I managed a very early prototype (more of an crude experiment) of my future 1 gallon wood burning rocket stove brew stand. Just testing concept at this point. only tangentially brewing related.
I also determined that my ryerish stout is not terribly far off Guinness from the bottle (sans widget).
Some hits and misses this weekend. I was going to bottle a Landbier that I pitched a cake of 2278 into, and found it had stalled at 1.032 (from 1.056). Had been planning on pitching that cake into a CAP. Oh well, bottled the other 5 gallons from that batch that I had pitched 833 into (finishing gravity at 1.012). Brewed the CAP on Sunday. Used Cluster and Pacific Jade for the hops. Also, realized that my hydrometer is reading way off. So, all the readings this weekend are more like good guesses.

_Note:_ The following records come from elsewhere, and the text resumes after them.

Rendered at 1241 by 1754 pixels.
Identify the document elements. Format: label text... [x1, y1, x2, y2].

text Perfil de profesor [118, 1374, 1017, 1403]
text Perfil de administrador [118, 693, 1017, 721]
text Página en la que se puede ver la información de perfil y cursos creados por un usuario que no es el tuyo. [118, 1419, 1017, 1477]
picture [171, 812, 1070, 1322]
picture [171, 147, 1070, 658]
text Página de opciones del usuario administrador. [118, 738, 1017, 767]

Pretty good brewing weekend for me. Did a Flander’s Red on Saturday to replace one I just bottled last week. Pitched it on a yeast cake from a previous batch that was fermented with East Coast Yeast Flemish Ale yeast. Interested to see how it works out on the second generation. The first batch was seriously sour, but oh so good!
Sunday our brew club did an 18gal batch of Russian Imperial Stout to fill up a 15gal rye whiskey barrel we just picked up. Always fun to brew with the club!
Kegged a Kiwanda inspired Cream Ale, aroma is spot-on. I’ll carb up a sample this evening and see how it stands up to the original. Checked up on a Maudite inspired BDSA that is coming along nicely.
Brewed a Summit Ale clone out of an old BYO mag for a donation to our upcoming Habitat for Humanity Brewhaha Brewfest in May at which our very own Denny Conn will be a featured speaker.
Every batch, I seem to make some kind of adjustment to my brew set up which necessitates cutting hoses, changing connectors and generally using up enough time to make brew day really long. Yesterday was no exception. I started early but didn’t finish until just before dark. Hopefully I’m done with that and next brew day will finish before I’m ready for bed. Yeast was another issue. I pulled a 2nd gen. sample of 1275 out of the fridge from September, and though it took off great it took a lot of time and 3.5l starter to get the cell count up. That stuff is sure a great top cropper…also a bathroom counter cropper if you overfill the flask.
Results will not be in for a few weeks of course, but the session went great otherwise. Highest mash efficiency numbers to date and mash temp spot on. That kind of makes all the ditzing around worthwhile.
It’s around 165qt. We used 75 lbs of grain and just barely got everything in there, as you can see! Pretty thick mash, but we still got about 60-65% efficiency.
+1 and Silverspot IPA…I just love the Pelican. Any beer tastes better in a setting like that too. Sand between your toes and sunset over the haystack rocks. Road trip anyone?